Currently, most economies in the G-20 do not offer interest rates with a positive, real rate of return. Not does this appear likely to change.
Developing/undeveloped countries that do not hold large currency reserves and are forced to balance their capital accounts – usually attempt to offer these – but with varying success.
Just to add something to the discussion that lots of people seem to be missing…
The transition from CDO to CLO works (as it does for ABS) – because there’s a pretty implicit guarantee there that the nominal value of the underlying physical asset purchased or serviced by the loan will not deprecitate in currency terms.
Do you see any evidence of physical assets depreciating *anywhere* right now?
That the loanholder cannot service the loan and will have to surrender the physical asset is of near-no importance for the Fed Res who, after all, are merely charged with perpetuating/expanding the grift.
So this really *can* go on with increasingly better-looking optics, no less…
…just don’t be surprised if all those cops who will lose their jobs as a result of defunding the police – find new ones as repo men
Seems to me that one of the hardest things for a lot of CC users to have done since the ’80’s is differentiate buying the ‘thing/service’ from buying the money to acquire the ‘thing/service’ (the broad availability of easy credit offsetting a true realization of the stagnation in wages).
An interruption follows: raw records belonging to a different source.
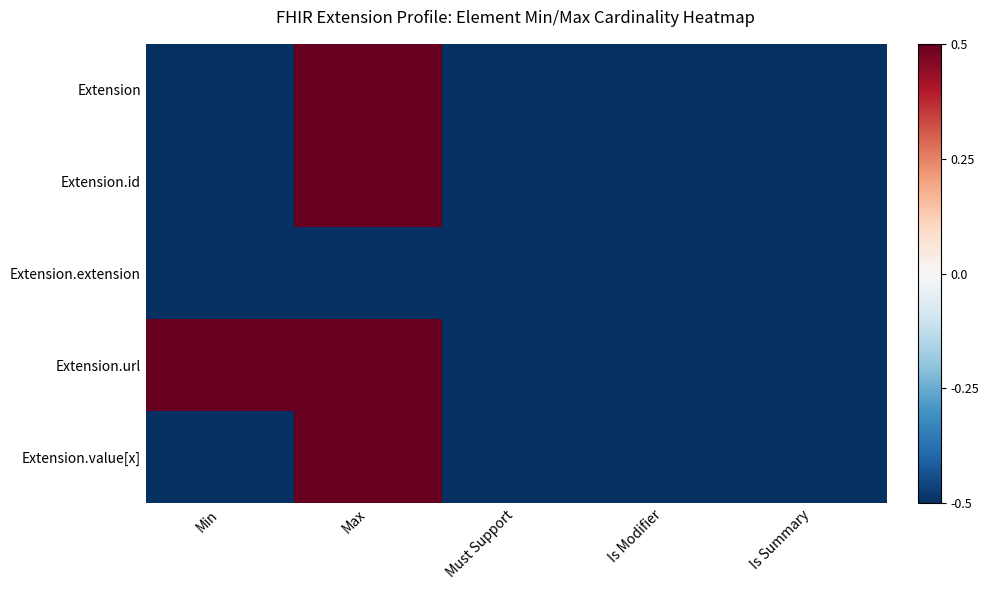

Which series has the largest total across all categories?

Extension.url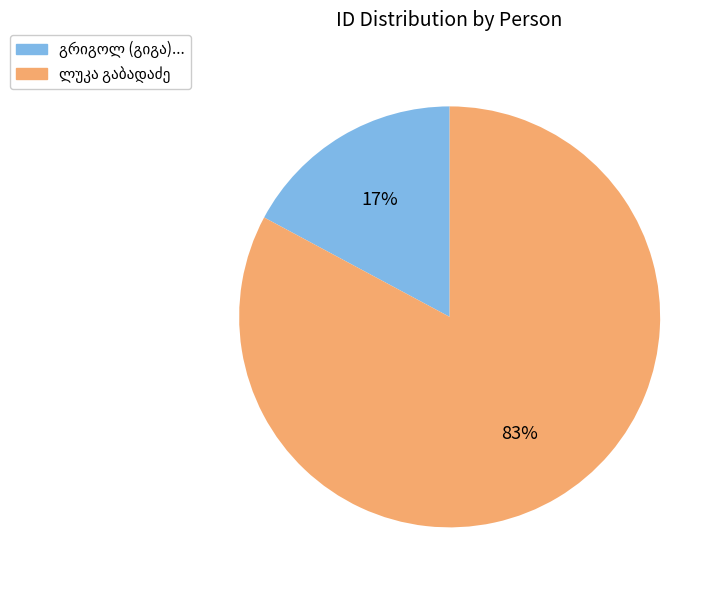

To the nearest percent, what is the difference between the largest and smallest slice percentages?

66%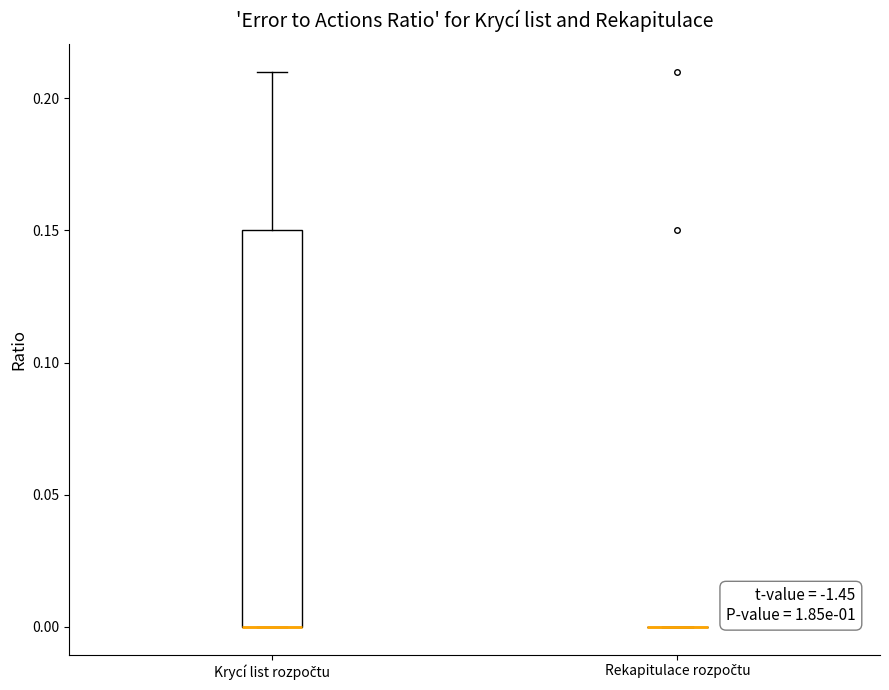

Reading left to right, read every box against the y-axis: the position of its median line, the range the box covers, and the ends of its whiskers. The values are not printed on the chart, so give them approximately, as read against the axis.

Krycí list rozpočtu: median 0.00 (drawn on the box's lower edge), box 0.00 to 0.15, whiskers 0.00 to 0.21
Rekapitulace rozpočtu: box collapsed to a line at 0.00, whiskers 0.00 to 0.00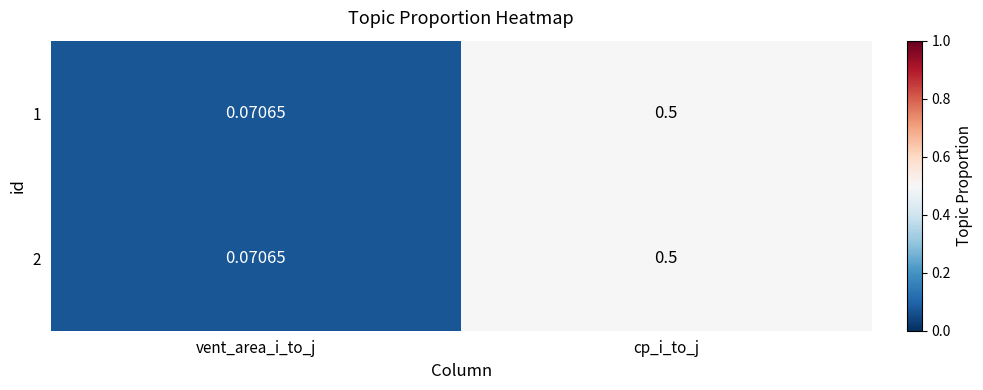

Is the value of 1 at cp_i_to_j greater than the value of 2 at vent_area_i_to_j?

Yes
As the purchasing power of the dollar continues to decline (recently covered by Wolf), perhaps a significant number of folks are being flat forced to realize that they can’t afford to buy any more money, among other things…
may we all find a better day.
Sometimes your lack of forward-thinking amazes me ;-)
*Clearly* the solution to this problem is to *cease* quoting financing rates in Annual Percentage Yield and to, instead, quote them as Daily Percentage Yield.
Who could resist a credit card with a DPY of 0.09%!!!
(* which is, of course, an APY of ~38.9%)
Wow! Paying off credit card debt.
Is there hope for the human race after all?
That stat will drive the Fed nuts. Static debt level has no effect on demand in the economy. Only second-order has an effect ie increasing debt increases demand perhaps with a ‘multiplier’, whereas decreasing debt reduces demand, again (frighteningly possibly) with a ‘multiplier’. The very definition of ‘deflation’. They’ll be apoplectic and have to pump even more money in to cover the reduction of that arm of private debt. If they’re lucky maybe an increase in car debt or something else will balance it out. If it becomes a regular habit , they are ‘stuffed’.
Credit cards are seriously weird things.
I had a friend who ignored her card, making only final demand minor payments for ages until her balance got to £7000, then, all of a sudden, she got a letter asking her to call at an office to discuss a ‘managed’ repayment plan. She was worried, so I told her to ask them to explain what was going on. She told me the debt had been ‘transferred’ from her ‘mainstream’ bank to a small private finance company. I explained to her that they had probably ‘bought’ her debt at a discount because of her poor payment record. I had to explain to her how this could even be possible. She got it, when she finally understood that she had been charged so much interest over the years, that the bank could still make a profit even if they sold the debt for half its face value.
I told her to phone the new company and tell them she had just got a cash sales bonus of £4500 and she would pay it to them to clear the debt, otherwise she would be forced to take their managed payment plan. She was very embarrassed, but she was also amazed when they came back with a cash offer to settle for £5000 which she took and got help from her family to pay. She saved two grand, the bank was happy, the finance co was happy. There’s so much fat in the game for everybody, the banks can package these debts at half.